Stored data
□ □ □

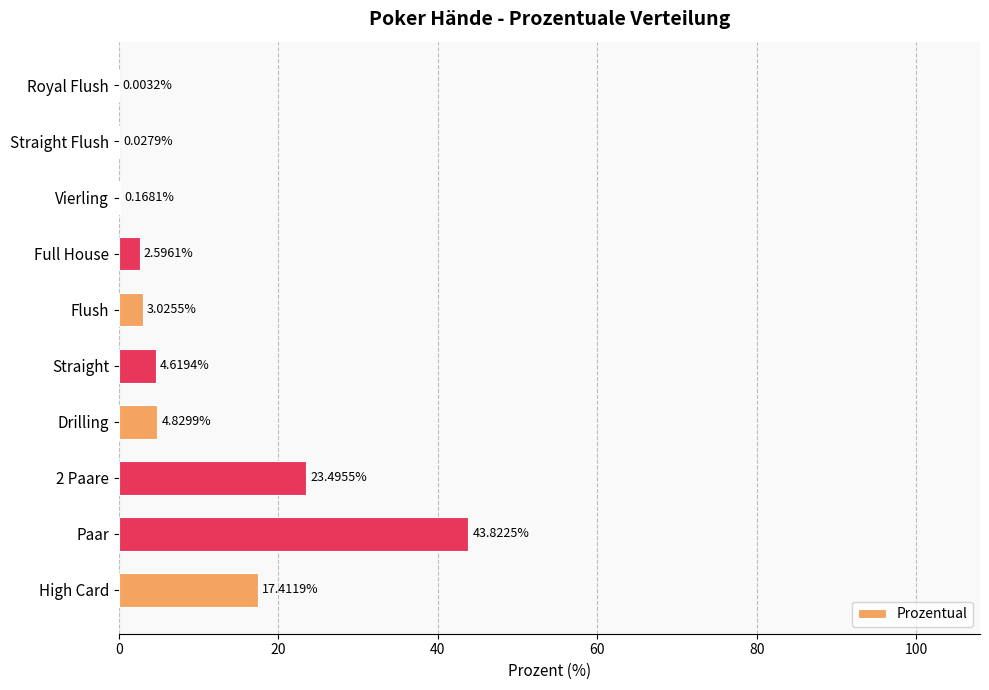

Which category has the highest value across all series?

Paar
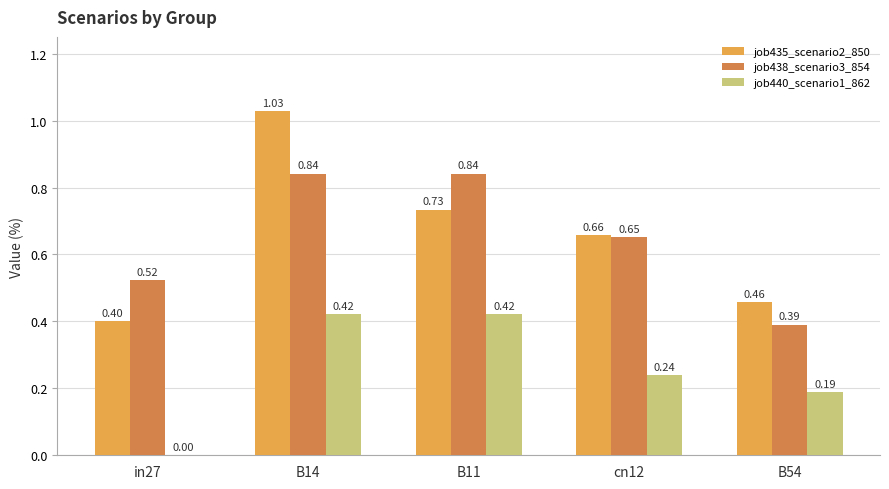

Are the bars horizontal?

No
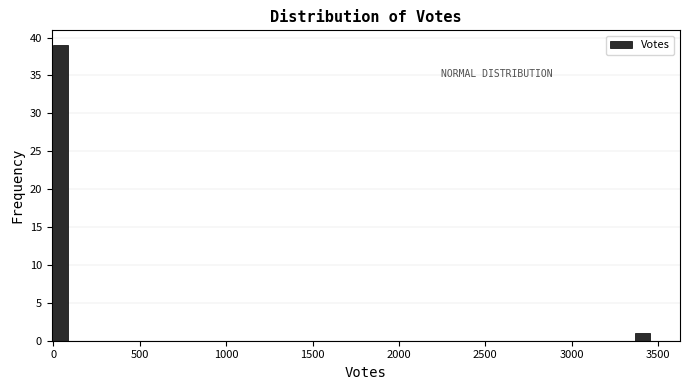

Around what value on the x-axis is the tallest bar? Give the approximate position of its centre, as read against the axis.

50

□ □ □

■ **Problem requirements**:
Copy the lines of the data starting at the line that contains "Around what value" and ending at the end of the data, with no changes.

■ **Exercise result**:
Around what value on the x-axis is the tallest bar? Give the approximate position of its centre, as read against the axis.

50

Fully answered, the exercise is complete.